(Text-based hardware design files)

=-=-=

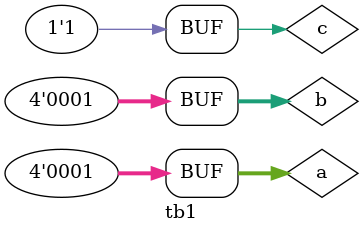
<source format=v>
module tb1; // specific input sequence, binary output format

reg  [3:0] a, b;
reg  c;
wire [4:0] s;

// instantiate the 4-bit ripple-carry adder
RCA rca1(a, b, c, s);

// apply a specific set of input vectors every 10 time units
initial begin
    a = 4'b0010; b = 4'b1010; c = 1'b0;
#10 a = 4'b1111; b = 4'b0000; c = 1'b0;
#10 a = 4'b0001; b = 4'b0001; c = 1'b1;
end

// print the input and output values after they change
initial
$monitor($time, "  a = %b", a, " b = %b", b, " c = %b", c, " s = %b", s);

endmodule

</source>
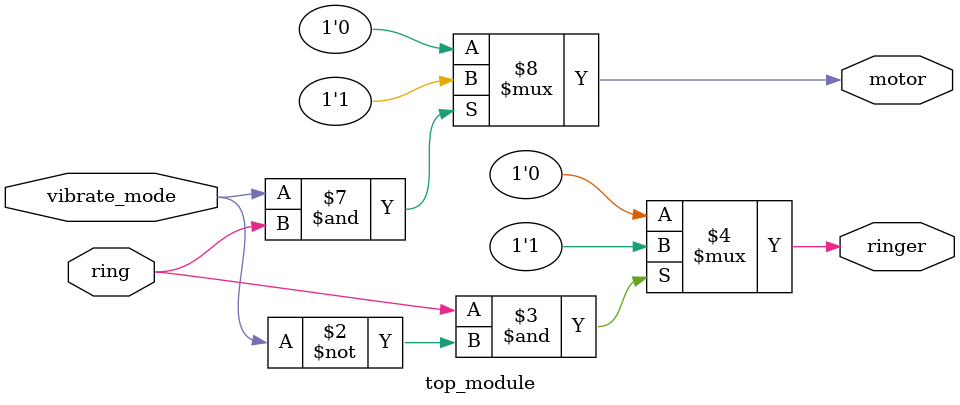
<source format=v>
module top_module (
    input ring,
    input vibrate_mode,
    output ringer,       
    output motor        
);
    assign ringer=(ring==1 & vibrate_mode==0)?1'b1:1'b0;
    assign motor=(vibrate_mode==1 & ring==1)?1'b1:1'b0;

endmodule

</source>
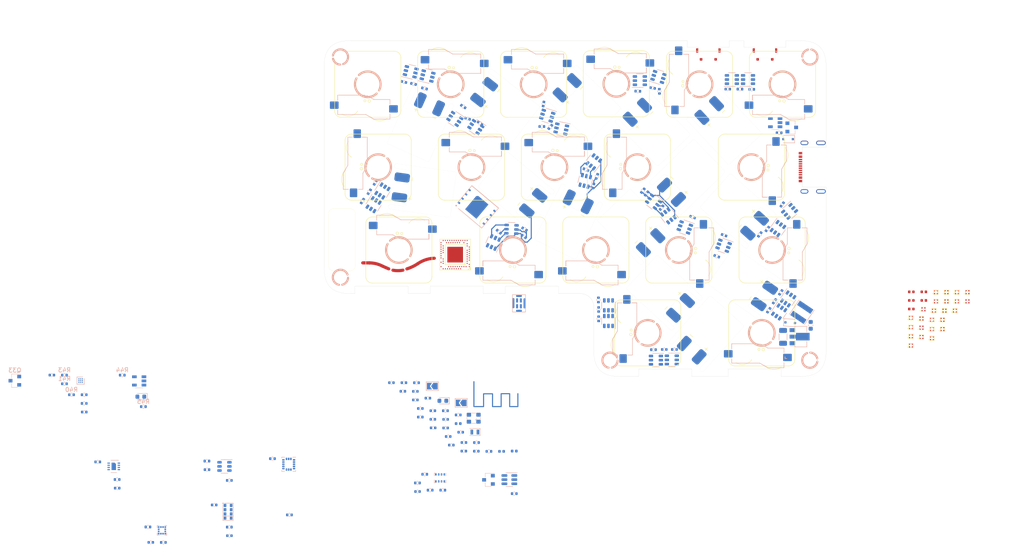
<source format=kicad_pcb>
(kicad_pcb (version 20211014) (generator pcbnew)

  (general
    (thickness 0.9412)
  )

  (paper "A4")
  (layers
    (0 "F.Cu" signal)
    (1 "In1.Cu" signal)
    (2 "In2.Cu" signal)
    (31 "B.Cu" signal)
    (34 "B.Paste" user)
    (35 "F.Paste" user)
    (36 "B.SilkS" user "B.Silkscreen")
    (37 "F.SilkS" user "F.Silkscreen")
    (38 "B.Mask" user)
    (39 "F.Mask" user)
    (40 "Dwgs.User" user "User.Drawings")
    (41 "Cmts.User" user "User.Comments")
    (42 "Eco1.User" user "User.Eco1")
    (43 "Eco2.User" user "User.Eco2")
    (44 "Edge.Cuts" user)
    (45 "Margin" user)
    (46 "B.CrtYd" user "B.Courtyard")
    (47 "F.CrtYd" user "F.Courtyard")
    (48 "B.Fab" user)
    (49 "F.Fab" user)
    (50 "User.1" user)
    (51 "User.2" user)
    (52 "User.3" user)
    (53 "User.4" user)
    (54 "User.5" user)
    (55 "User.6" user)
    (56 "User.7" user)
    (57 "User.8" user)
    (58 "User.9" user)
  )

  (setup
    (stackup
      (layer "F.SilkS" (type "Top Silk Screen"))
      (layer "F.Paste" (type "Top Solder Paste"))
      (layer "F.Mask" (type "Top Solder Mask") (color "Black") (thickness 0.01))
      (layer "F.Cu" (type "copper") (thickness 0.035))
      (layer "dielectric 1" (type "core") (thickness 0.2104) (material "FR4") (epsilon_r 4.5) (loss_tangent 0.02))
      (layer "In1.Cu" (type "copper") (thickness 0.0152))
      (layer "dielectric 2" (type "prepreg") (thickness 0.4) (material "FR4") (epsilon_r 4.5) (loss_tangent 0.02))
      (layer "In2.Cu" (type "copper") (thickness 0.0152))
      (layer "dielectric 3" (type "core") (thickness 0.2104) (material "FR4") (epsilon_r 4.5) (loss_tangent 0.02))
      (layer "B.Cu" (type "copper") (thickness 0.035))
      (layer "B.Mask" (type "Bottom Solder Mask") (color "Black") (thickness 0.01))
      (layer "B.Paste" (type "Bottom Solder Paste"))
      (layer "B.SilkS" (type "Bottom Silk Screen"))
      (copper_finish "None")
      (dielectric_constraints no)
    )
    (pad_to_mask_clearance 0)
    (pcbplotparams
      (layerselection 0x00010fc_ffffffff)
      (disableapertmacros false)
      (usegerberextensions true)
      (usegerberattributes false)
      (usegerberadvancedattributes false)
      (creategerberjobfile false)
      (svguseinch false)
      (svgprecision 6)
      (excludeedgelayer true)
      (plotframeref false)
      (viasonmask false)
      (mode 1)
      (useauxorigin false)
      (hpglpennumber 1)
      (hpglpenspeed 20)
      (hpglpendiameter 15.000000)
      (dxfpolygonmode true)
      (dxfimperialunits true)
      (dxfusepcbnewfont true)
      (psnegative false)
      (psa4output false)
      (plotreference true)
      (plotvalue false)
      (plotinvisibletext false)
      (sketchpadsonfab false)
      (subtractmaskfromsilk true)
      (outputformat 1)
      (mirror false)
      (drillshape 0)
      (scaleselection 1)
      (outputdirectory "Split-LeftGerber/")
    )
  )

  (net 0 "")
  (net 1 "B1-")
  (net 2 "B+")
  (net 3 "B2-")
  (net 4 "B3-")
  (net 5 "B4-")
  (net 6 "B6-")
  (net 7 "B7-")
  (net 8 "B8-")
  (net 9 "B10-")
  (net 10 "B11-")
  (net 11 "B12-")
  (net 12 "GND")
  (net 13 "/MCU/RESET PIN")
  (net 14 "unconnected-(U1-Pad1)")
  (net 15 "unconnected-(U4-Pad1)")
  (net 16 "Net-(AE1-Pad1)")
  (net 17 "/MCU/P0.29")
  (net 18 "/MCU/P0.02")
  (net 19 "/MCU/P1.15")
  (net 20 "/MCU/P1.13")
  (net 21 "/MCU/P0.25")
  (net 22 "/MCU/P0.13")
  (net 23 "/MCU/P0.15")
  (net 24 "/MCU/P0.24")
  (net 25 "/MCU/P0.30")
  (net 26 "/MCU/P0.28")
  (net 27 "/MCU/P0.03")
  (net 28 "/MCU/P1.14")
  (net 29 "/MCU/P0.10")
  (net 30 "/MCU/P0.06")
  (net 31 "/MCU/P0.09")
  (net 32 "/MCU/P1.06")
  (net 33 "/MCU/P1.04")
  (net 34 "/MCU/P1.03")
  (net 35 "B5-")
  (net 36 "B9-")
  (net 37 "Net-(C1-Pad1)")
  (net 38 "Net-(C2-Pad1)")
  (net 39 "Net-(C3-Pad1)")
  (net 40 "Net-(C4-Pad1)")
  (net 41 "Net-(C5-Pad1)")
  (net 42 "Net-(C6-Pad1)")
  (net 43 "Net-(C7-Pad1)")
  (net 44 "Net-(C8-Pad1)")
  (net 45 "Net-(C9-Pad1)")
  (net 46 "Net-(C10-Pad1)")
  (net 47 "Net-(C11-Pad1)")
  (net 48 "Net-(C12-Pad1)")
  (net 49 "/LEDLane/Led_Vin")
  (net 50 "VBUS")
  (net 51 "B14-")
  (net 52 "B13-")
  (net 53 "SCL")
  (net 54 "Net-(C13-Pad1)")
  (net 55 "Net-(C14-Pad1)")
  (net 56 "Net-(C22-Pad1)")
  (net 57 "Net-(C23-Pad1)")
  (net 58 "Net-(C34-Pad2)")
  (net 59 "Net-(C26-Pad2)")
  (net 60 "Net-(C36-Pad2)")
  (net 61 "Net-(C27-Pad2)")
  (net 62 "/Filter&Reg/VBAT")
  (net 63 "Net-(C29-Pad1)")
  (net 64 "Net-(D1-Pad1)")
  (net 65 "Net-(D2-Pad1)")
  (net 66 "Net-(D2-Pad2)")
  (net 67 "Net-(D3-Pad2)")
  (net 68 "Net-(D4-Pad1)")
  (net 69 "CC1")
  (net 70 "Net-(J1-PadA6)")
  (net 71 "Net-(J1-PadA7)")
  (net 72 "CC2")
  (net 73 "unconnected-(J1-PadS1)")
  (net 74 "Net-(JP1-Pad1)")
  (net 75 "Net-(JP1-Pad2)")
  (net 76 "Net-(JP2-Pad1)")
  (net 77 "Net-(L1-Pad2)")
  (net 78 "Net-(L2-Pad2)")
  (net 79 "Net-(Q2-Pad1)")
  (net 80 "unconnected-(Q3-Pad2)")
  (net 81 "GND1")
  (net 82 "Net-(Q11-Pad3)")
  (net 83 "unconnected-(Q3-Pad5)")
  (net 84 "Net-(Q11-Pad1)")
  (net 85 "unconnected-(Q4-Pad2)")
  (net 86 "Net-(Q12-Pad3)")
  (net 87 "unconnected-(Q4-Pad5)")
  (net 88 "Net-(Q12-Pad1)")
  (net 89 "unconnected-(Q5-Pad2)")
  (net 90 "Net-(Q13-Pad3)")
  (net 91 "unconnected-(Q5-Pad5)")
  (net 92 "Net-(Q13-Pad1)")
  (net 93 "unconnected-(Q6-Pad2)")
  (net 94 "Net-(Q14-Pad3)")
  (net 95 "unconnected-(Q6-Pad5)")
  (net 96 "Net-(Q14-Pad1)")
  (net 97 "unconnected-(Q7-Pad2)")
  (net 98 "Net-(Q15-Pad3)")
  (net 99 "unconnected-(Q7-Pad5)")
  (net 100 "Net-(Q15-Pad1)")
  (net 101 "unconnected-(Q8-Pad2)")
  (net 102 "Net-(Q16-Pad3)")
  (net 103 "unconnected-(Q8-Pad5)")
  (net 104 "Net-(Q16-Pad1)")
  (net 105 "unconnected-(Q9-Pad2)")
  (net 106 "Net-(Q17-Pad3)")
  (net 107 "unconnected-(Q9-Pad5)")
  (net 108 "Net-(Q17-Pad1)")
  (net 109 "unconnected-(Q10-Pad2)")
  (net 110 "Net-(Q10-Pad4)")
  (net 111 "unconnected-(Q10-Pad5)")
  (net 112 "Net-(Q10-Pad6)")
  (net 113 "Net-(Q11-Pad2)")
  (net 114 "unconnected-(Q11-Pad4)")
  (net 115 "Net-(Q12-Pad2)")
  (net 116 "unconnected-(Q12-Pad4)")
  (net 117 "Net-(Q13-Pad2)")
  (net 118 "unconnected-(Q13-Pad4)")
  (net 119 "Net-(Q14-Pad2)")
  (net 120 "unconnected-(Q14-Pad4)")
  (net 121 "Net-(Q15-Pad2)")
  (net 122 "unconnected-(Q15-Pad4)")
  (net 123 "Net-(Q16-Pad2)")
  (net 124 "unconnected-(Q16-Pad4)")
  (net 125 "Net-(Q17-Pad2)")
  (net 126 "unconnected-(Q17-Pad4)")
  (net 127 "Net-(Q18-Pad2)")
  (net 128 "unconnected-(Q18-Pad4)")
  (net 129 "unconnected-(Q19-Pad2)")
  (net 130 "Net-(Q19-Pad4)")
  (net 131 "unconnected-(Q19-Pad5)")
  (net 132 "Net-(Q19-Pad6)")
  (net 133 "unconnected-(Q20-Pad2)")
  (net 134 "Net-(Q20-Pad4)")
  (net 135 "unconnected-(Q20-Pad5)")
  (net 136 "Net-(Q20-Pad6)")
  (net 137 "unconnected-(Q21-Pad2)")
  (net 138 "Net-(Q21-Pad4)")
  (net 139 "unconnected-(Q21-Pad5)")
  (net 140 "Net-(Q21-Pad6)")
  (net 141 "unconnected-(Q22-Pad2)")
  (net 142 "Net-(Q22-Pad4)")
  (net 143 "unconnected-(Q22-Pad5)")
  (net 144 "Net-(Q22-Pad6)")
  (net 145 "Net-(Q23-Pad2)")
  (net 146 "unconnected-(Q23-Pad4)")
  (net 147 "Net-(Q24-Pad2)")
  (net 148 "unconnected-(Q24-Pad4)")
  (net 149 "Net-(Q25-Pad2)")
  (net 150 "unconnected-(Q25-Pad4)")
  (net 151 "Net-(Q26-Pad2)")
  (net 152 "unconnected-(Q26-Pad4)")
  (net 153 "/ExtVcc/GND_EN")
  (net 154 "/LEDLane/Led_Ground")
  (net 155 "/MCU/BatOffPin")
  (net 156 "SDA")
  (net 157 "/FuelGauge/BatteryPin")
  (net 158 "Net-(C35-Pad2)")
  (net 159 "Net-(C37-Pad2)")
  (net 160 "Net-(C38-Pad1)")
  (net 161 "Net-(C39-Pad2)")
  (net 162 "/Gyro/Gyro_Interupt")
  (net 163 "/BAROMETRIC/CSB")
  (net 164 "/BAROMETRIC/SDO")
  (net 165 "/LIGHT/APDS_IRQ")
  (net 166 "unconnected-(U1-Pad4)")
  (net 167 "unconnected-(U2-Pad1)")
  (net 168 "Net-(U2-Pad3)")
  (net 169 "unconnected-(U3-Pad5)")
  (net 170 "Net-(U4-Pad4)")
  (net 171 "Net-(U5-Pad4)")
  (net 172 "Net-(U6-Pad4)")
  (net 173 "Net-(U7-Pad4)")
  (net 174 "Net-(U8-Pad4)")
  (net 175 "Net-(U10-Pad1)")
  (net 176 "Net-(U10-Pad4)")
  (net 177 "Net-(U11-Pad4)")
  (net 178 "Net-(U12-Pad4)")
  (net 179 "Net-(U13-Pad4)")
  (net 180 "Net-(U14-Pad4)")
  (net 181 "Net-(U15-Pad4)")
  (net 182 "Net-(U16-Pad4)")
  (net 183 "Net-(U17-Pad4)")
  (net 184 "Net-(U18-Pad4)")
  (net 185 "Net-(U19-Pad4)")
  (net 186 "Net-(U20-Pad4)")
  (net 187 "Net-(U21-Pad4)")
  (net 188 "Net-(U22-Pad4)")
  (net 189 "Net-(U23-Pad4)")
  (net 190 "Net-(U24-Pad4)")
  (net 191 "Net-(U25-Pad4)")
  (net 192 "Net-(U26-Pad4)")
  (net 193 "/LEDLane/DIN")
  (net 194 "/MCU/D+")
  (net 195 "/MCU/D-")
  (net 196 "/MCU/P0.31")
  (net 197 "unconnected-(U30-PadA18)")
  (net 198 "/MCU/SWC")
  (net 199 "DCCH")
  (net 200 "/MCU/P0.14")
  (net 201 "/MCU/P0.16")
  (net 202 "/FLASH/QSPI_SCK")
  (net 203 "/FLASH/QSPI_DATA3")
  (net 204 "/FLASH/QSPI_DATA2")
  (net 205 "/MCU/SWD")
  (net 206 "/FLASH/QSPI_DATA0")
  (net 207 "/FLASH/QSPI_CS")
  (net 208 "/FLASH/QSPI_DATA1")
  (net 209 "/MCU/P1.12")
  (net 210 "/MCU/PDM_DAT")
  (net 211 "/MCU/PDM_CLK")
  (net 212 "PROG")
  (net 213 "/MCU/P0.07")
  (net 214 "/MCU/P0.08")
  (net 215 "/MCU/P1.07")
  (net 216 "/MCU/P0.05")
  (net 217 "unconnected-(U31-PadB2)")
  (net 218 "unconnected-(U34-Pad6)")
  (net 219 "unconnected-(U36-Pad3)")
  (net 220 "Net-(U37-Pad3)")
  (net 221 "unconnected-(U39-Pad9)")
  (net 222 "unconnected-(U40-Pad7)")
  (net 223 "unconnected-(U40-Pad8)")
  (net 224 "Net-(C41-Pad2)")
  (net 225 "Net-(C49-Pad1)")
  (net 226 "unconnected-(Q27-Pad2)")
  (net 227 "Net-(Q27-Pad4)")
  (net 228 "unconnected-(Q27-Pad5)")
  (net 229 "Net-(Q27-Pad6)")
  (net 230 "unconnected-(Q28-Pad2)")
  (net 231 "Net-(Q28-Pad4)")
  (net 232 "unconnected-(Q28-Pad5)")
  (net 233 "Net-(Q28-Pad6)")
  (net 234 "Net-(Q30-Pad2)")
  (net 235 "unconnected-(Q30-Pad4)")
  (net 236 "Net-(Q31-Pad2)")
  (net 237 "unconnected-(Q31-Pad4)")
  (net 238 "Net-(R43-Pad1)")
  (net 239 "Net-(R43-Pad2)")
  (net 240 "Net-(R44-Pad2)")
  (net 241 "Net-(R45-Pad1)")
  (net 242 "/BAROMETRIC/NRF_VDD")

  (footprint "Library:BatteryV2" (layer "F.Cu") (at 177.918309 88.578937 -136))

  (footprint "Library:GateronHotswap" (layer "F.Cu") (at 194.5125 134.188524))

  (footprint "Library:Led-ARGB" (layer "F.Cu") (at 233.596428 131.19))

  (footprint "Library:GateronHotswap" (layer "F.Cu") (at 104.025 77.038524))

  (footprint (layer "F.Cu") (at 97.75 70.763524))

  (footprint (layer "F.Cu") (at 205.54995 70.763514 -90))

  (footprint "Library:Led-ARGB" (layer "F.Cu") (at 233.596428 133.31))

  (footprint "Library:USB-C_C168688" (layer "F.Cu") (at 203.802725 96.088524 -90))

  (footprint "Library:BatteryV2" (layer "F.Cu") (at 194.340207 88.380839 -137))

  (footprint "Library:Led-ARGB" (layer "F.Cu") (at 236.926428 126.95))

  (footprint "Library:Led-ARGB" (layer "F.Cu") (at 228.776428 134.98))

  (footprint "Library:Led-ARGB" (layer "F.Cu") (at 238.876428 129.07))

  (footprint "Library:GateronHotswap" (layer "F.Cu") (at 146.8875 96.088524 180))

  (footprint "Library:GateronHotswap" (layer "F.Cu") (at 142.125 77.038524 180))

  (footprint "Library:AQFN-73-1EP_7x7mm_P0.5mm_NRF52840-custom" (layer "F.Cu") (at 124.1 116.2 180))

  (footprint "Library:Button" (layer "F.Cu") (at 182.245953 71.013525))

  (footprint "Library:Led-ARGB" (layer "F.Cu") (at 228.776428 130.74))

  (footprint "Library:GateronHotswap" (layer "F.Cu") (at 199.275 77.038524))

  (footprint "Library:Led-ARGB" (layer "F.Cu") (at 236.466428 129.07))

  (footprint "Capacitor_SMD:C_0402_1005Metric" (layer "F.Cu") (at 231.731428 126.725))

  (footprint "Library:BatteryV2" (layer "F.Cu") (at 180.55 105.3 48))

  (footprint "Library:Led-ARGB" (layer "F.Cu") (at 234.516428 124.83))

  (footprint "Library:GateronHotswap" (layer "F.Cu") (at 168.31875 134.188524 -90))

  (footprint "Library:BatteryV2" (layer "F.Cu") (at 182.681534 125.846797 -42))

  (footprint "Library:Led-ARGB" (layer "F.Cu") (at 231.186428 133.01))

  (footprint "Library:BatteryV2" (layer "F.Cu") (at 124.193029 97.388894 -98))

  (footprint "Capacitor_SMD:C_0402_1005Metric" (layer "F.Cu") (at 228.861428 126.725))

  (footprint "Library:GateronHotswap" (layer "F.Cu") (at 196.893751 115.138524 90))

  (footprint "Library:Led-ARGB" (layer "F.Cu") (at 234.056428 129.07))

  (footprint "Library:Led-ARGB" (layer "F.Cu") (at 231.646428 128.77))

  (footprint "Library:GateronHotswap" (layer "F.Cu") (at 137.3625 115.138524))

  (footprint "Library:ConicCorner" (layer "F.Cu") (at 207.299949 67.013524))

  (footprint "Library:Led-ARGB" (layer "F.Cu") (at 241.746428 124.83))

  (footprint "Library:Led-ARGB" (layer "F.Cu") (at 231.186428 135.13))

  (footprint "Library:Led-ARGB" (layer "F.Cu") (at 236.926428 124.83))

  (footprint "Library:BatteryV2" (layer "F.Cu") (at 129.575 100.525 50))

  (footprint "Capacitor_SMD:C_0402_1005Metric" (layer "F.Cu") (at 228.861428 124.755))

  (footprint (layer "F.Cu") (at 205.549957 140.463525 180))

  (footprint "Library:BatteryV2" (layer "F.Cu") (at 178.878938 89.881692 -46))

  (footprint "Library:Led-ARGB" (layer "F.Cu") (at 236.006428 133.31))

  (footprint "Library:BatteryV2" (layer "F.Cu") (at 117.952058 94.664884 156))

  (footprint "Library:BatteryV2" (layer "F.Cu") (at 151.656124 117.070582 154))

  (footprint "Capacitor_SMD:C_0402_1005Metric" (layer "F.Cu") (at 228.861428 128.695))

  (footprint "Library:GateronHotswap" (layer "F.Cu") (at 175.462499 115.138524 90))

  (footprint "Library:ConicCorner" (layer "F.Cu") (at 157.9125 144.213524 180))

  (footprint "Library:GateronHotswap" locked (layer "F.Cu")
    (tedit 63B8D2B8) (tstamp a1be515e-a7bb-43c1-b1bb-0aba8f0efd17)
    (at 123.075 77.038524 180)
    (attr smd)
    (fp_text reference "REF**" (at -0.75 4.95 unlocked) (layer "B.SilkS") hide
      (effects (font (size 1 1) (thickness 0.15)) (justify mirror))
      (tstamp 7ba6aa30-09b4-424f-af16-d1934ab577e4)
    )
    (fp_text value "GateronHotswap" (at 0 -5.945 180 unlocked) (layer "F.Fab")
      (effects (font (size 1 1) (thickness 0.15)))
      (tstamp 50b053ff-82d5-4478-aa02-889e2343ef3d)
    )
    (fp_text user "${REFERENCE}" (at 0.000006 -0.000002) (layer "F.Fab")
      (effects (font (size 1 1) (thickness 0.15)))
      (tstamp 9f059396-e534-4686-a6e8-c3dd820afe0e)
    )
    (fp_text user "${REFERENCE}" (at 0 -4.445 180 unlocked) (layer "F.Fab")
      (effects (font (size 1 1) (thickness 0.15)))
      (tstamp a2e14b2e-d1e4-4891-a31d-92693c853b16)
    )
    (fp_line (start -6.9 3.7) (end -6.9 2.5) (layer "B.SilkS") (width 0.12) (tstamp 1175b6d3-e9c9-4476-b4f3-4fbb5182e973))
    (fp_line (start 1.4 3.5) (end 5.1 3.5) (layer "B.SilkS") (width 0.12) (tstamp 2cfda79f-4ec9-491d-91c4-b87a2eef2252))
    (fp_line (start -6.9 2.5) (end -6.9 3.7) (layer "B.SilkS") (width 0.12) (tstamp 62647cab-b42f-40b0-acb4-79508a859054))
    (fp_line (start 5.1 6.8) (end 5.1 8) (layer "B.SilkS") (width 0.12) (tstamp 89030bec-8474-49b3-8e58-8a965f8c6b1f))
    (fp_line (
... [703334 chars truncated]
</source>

=-=-=

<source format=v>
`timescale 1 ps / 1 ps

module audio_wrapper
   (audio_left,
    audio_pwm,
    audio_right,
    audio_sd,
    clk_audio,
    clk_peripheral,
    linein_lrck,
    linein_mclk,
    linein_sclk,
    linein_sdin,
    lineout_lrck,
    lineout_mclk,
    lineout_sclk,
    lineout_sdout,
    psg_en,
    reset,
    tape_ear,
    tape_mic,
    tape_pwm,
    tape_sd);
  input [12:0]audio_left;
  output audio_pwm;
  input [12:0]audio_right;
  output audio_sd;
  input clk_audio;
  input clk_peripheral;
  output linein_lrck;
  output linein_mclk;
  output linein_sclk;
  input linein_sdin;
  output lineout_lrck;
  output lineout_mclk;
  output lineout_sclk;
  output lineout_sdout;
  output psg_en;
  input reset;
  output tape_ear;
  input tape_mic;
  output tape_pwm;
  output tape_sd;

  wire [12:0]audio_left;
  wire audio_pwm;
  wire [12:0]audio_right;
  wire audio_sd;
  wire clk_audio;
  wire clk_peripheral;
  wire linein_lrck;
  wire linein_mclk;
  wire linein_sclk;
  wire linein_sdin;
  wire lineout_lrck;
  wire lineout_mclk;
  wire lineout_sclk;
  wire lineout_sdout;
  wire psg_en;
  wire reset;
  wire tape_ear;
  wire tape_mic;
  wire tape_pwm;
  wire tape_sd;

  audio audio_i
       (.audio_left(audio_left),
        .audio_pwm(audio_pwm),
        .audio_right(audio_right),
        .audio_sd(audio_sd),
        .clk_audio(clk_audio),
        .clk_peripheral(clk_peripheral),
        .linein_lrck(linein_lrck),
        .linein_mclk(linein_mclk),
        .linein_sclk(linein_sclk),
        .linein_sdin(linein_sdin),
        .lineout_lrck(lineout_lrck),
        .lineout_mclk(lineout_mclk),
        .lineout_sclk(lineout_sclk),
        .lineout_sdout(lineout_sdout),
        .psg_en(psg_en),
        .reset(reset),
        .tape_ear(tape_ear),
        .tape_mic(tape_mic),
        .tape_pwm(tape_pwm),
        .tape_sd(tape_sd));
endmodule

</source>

=-=-=

**Requirement**
A complete answer lists each line of the data that holds the word "input".

**Solved problem**
module tb1; // specific input sequence, binary output format
// apply a specific set of input vectors every 10 time units
// print the input and output values after they change
    input ring,
    input vibrate_mode,
  input [12:0]audio_left;
  input [12:0]audio_right;
  input clk_audio;
  input clk_peripheral;
  input linein_sdin;
  input reset;
  input tape_mic;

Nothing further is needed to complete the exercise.